Hiç düşünmeden söze girdim.
"Sen benim kaç yıllık arkadaşımsın. Şimdiye kadar benden birşey saklamadın! Yalan söylemedin. Şimdi de saklama lütfen..." dediğimde, gözleri dolmuş, yine benden kaçırdığı gözlerini tavanda gezdirmeye başlamıştı. Bir yandan dudağını kemiriyordu.

"Salih, o kız istemediği için mi gelmedi? Sevgilisi mi?" diye sordum, duyacağım cevaptan dolayı yüreğime kocaman bir taş otururken...

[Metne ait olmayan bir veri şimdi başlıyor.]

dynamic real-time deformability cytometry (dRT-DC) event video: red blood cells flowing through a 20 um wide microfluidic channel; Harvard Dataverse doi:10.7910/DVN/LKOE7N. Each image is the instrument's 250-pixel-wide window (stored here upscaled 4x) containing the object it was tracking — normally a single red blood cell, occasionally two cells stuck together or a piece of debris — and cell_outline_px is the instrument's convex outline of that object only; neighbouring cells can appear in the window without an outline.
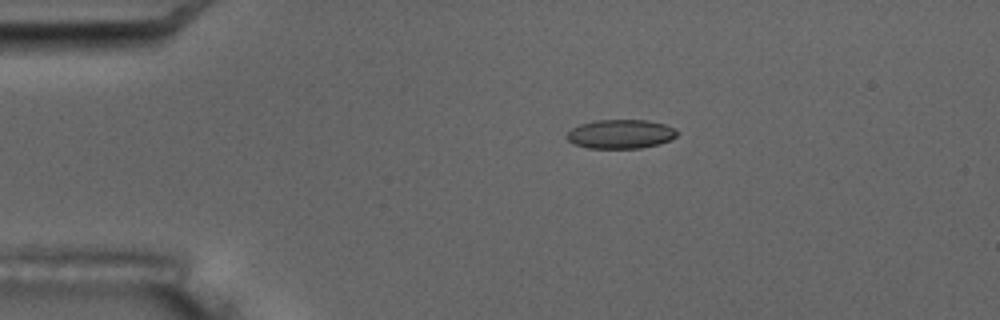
{"species": "common noctule bat (a hibernating species)", "species_latin": "Nyctalus noctula", "temperature_condition": "room temperature", "stored_images_in_passage": 7, "camera_frame_rate_fps": 3000, "um_per_image_px": 0.085, "animal": {"sex": "male", "body_mass_g": 17.5, "forearm_length_mm": 52.3}, "frame": {"image": 1, "passage_image": 4, "time_ms": 3.333, "image_size_px": [1000, 320], "cell_outline_px": [[680, 132], [676, 136], [660, 144], [640, 148], [588, 148], [572, 144], [564, 136], [572, 128], [580, 124], [596, 120], [648, 120], [664, 124]], "centroid_in_image_um": [52.72, 11.4], "position_along_channel_um": 32.3, "area_um2": 18.73}}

Nihayet Pelin cevap vermek için, önce derin bir nefes aldı, daha sonra dudaklarını araladı. Tam o sırada odamın kapısının çalması ile, içimde yeşeren umutla kapıya çevirdim bakışlarımı.

Beklediğim gibi Salih değildi gelen. Elinde küçük bir çanta ile Umut'tu... Ve o da en az Pelin kadar çökmüş görünüyordu.

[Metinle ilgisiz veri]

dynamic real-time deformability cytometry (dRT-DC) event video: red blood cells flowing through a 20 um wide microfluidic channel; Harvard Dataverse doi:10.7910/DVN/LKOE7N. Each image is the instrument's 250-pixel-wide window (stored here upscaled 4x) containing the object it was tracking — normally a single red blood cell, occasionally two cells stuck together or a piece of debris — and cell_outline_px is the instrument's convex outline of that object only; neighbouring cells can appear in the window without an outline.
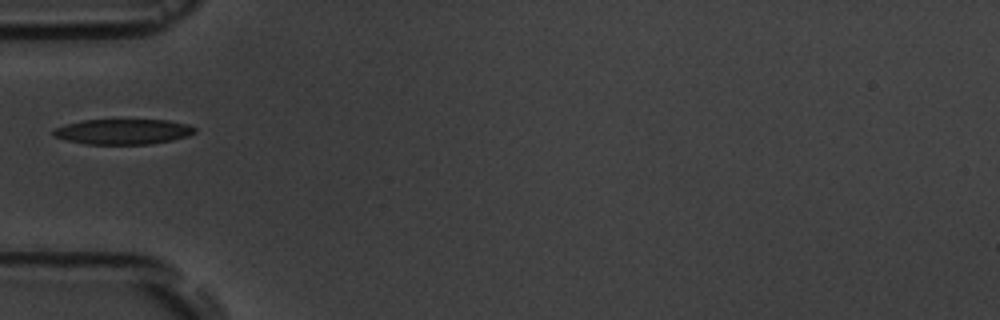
{"species": "common noctule bat (a hibernating species)", "species_latin": "Nyctalus noctula", "temperature_condition": "room temperature", "stored_images_in_passage": 4, "camera_frame_rate_fps": 3000, "um_per_image_px": 0.085, "animal": {"sex": "male", "body_mass_g": 19.5, "forearm_length_mm": 54.6}, "frame": {"image": 1, "passage_image": 1, "time_ms": 0.0, "image_size_px": [1000, 320], "cell_outline_px": [[196, 132], [188, 136], [172, 140], [152, 144], [84, 144], [68, 140], [56, 136], [52, 132], [56, 128], [64, 124], [84, 120], [168, 120], [188, 124], [196, 128]], "centroid_in_image_um": [10.51, 11.19], "position_along_channel_um": 74.5, "area_um2": 20.81}}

"Abla..." diyerek elindeki çantayı anneme verdi ve bir kaç adımda yanıma geldi. Sıkıca sardı kollarını boynuma... Bana tanıştığımızdan beri sürekli Sare diyordu. Abla dediği bir elin parmaklarından bile azdı belkide. Bu kelime ile sımsıcak hissettim yüreğimi.

"Nasılsın? Öyle çok korktuk ki!"

"İyiyim canım endişelenme."

Kendisini gülmeye zorlayan Umut;

"Yeğenim de iyiymiş. Çok sevindim abla."

"Birini kaybettim ama, biri hala sıkı sıkıya bağlı annesine..."

Umut bakışlarını Pelin ve annem üzerinde dolaştırırken, hiç iyi şeyler hissetmiyordum. Benden birşeyler saklıyorlardı. O sıra oturduğu koltuktan kalkan annem;

"Umut, oğlum. Hadi biz dışarıya çıkalım. Pelin de Sare'nin giyinmesine yardım etsin. Hem konuşacakları da var." diyerek az önce Umut'un kendisine verdiği çantayı Pelin'e uzatarak, beni öptü ve Umutla birlikte dışarıya çıktılar.